**To-do item:**
When you copy the records, keep every word exact and leave the pictures out.

(Beginning of Listed records)

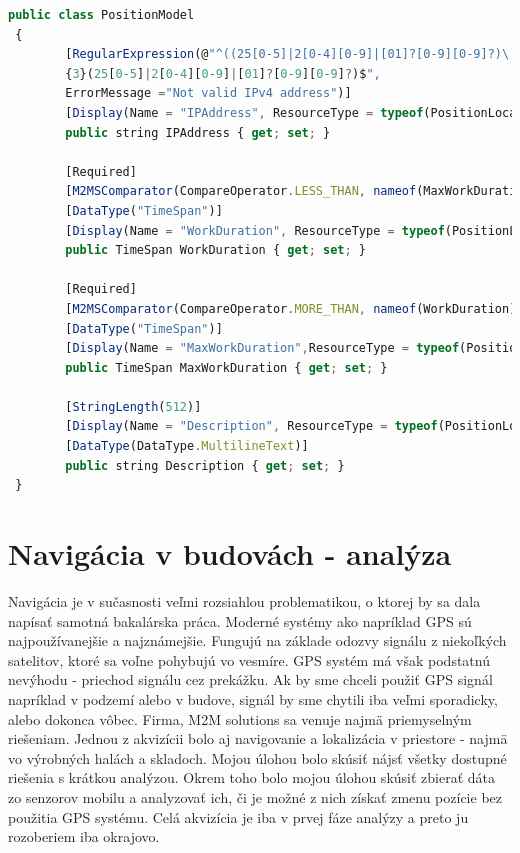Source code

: \documentclass[11pt, oneside]{report}
\begin{document}
\begin{lstlisting}[language=Javascript,showstringspaces=false, caption= Časť modelu pozície s ukážkou validačných atribútov,captionpos=b]
 public class PositionModel
 {        
        [RegularExpression(@"^((25[0-5]|2[0-4][0-9]|[01]?[0-9][0-9]?)\.)
        {3}(25[0-5]|2[0-4][0-9]|[01]?[0-9][0-9]?)$", 
        ErrorMessage ="Not valid IPv4 address")]
        [Display(Name = "IPAddress", ResourceType = typeof(PositionLocale))]
        public string IPAddress { get; set; }

        [Required]
        [M2MSComparator(CompareOperator.LESS_THAN, nameof(MaxWorkDuration))]
        [DataType("TimeSpan")]
        [Display(Name = "WorkDuration", ResourceType = typeof(PositionLocale))]
        public TimeSpan WorkDuration { get; set; }

        [Required]
        [M2MSComparator(CompareOperator.MORE_THAN, nameof(WorkDuration))]
        [DataType("TimeSpan")]
        [Display(Name = "MaxWorkDuration",ResourceType = typeof(PositionLocale))]
        public TimeSpan MaxWorkDuration { get; set; }
        
        [StringLength(512)]
        [Display(Name = "Description", ResourceType = typeof(PositionLocale))]
        [DataType(DataType.MultilineText)]
        public string Description { get; set; }        
 }
\end{lstlisting}
\section{Navigácia v budovách - analýza}
Navigácia je v sučasnosti veľmi rozsiahlou problematikou, o ktorej by sa dala napísať samotná bakalárska práca. Moderné systémy ako napríklad GPS  sú najpoužívanejšie a najznámejšie. Fungujú  na základe odozvy signálu z niekoľkých satelitov, ktoré sa voľne pohybujú vo vesmíre.  GPS systém  má však podstatnú nevýhodu - priechod signálu cez prekážku. Ak by sme chceli použiť GPS signál  napríklad v podzemí alebo v budove, signál by sme  chytili iba veľmi sporadicky, alebo dokonca vôbec. Firma, M2M solutions sa venuje najmä priemyselným riešeniam. Jednou z akvizícii bolo  aj navigovanie  a lokalizácia v priestore - najmä vo výrobných  halách a skladoch. Mojou úlohou bolo skúsiť  nájsť všetky dostupné riešenia  s krátkou analýzou. Okrem toho bolo mojou úlohou skúsiť zbierať dáta zo senzorov mobilu  a analyzovať ich, či je možné z nich získať  zmenu  pozície bez použitia GPS systému. Celá akvizícia je iba v prvej  fáze  analýzy a preto ju rozoberiem iba okrajovo. 
\end{document}
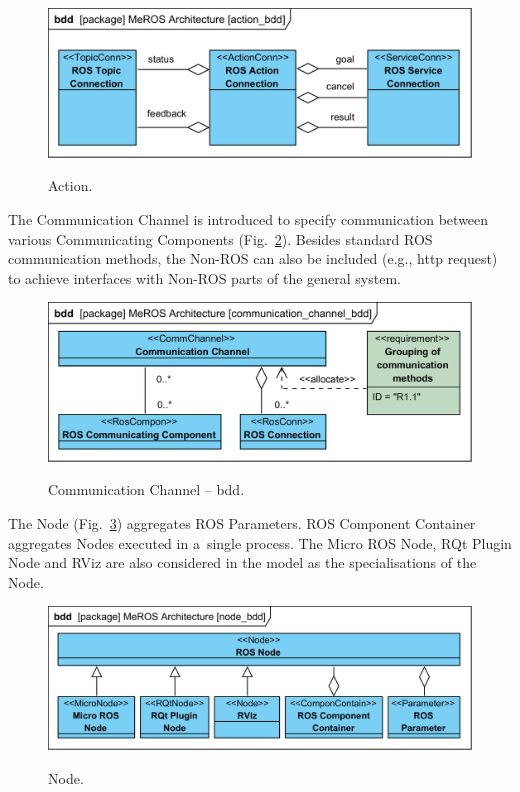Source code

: \documentclass[11pt,oneside,a4paper]{report}
\begin{document}
	\begin{figure}[hbt]
		\centering
		\begin{center}
			{\includegraphics[scale=1.0]{diagrams/action_bdd.png}}
		\end{center}
		\caption{Action.} 
		\label{fig:action_bdd}
	\end{figure}
	
	\pagebreak
	
	The Communication Channel is introduced to specify communication between various Communicating Components (Fig.~\ref{fig:communication_channel_bdd}).
	Besides standard ROS communication methods, the Non-ROS can also be included (e.g., http request) to achieve interfaces with Non-ROS parts of the general system. 
	

	\begin{figure}[H]
		\centering
		\begin{center}
			{\includegraphics[scale=1.0]{diagrams/communication_channel_bdd.png}}
		\end{center}
		\caption{Communication Channel -- bdd.} 
		\label{fig:communication_channel_bdd}
	\end{figure}
	
		 
 	The Node (Fig.~\ref{fig:node_bdd}) aggregates ROS Parameters. ROS Component Container aggregates Nodes executed in a~single process. The Micro ROS Node, RQt Plugin Node and RViz are also considered in the model as the specialisations of the Node.
 	
	 
 	\begin{figure}[H]
	 	\centering
	 	\begin{center}
	 		{\includegraphics[scale=1.0]{diagrams/node_bdd.png}}
	 	\end{center}
	 	\caption{Node.} 
		 	\label{fig:node_bdd}
	 \end{figure}
	 
\end{document}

(End of Listed records)

**Problem solution:**
Source code

: \documentclass[11pt, oneside]{report}
\begin{document}
\begin{lstlisting}[language=Javascript,showstringspaces=false, caption= Časť modelu pozície s ukážkou validačných atribútov,captionpos=b]
 public class PositionModel
 {        
        [RegularExpression(@"^((25[0-5]|2[0-4][0-9]|[01]?[0-9][0-9]?)\.)
        {3}(25[0-5]|2[0-4][0-9]|[01]?[0-9][0-9]?)$", 
        ErrorMessage ="Not valid IPv4 address")]
        [Display(Name = "IPAddress", ResourceType = typeof(PositionLocale))]
        public string IPAddress { get; set; }

        [Required]
        [M2MSComparator(CompareOperator.LESS_THAN, nameof(MaxWorkDuration))]
        [DataType("TimeSpan")]
        [Display(Name = "WorkDuration", ResourceType = typeof(PositionLocale))]
        public TimeSpan WorkDuration { get; set; }

        [Required]
        [M2MSComparator(CompareOperator.MORE_THAN, nameof(WorkDuration))]
        [DataType("TimeSpan")]
        [Display(Name = "MaxWorkDuration",ResourceType = typeof(PositionLocale))]
        public TimeSpan MaxWorkDuration { get; set; }
        
        [StringLength(512)]
        [Display(Name = "Description", ResourceType = typeof(PositionLocale))]
        [DataType(DataType.MultilineText)]
        public string Description { get; set; }        
 }
\end{lstlisting}
\section{Navigácia v budovách - analýza}
Navigácia je v sučasnosti veľmi rozsiahlou problematikou, o ktorej by sa dala napísať samotná bakalárska práca. Moderné systémy ako napríklad GPS  sú najpoužívanejšie a najznámejšie. Fungujú  na základe odozvy signálu z niekoľkých satelitov, ktoré sa voľne pohybujú vo vesmíre.  GPS systém  má však podstatnú nevýhodu - priechod signálu cez prekážku. Ak by sme chceli použiť GPS signál  napríklad v podzemí alebo v budove, signál by sme  chytili iba veľmi sporadicky, alebo dokonca vôbec. Firma, M2M solutions sa venuje najmä priemyselným riešeniam. Jednou z akvizícii bolo  aj navigovanie  a lokalizácia v priestore - najmä vo výrobných  halách a skladoch. Mojou úlohou bolo skúsiť  nájsť všetky dostupné riešenia  s krátkou analýzou. Okrem toho bolo mojou úlohou skúsiť zbierať dáta zo senzorov mobilu  a analyzovať ich, či je možné z nich získať  zmenu  pozície bez použitia GPS systému. Celá akvizícia je iba v prvej  fáze  analýzy a preto ju rozoberiem iba okrajovo. 
\end{document}
Source code

: \documentclass[11pt,oneside,a4paper]{report}
\begin{document}
	\begin{figure}[hbt]
		\centering
		\begin{center}
			{\includegraphics[scale=1.0]{diagrams/action_bdd.png}}
		\end{center}
		\caption{Action.} 
		\label{fig:action_bdd}
	\end{figure}
	
	\pagebreak
	
	The Communication Channel is introduced to specify communication between various Communicating Components (Fig.~\ref{fig:communication_channel_bdd}).
	Besides standard ROS communication methods, the Non-ROS can also be included (e.g., http request) to achieve interfaces with Non-ROS parts of the general system. 
	

	\begin{figure}[H]
		\centering
		\begin{center}
			{\includegraphics[scale=1.0]{diagrams/communication_channel_bdd.png}}
		\end{center}
		\caption{Communication Channel -- bdd.} 
		\label{fig:communication_channel_bdd}
	\end{figure}
	
		 
 	The Node (Fig.~\ref{fig:node_bdd}) aggregates ROS Parameters. ROS Component Container aggregates Nodes executed in a~single process. The Micro ROS Node, RQt Plugin Node and RViz are also considered in the model as the specialisations of the Node.
 	
	 
 	\begin{figure}[H]
	 	\centering
	 	\begin{center}
	 		{\includegraphics[scale=1.0]{diagrams/node_bdd.png}}
	 	\end{center}
	 	\caption{Node.} 
		 	\label{fig:node_bdd}
	 \end{figure}
	 
\end{document}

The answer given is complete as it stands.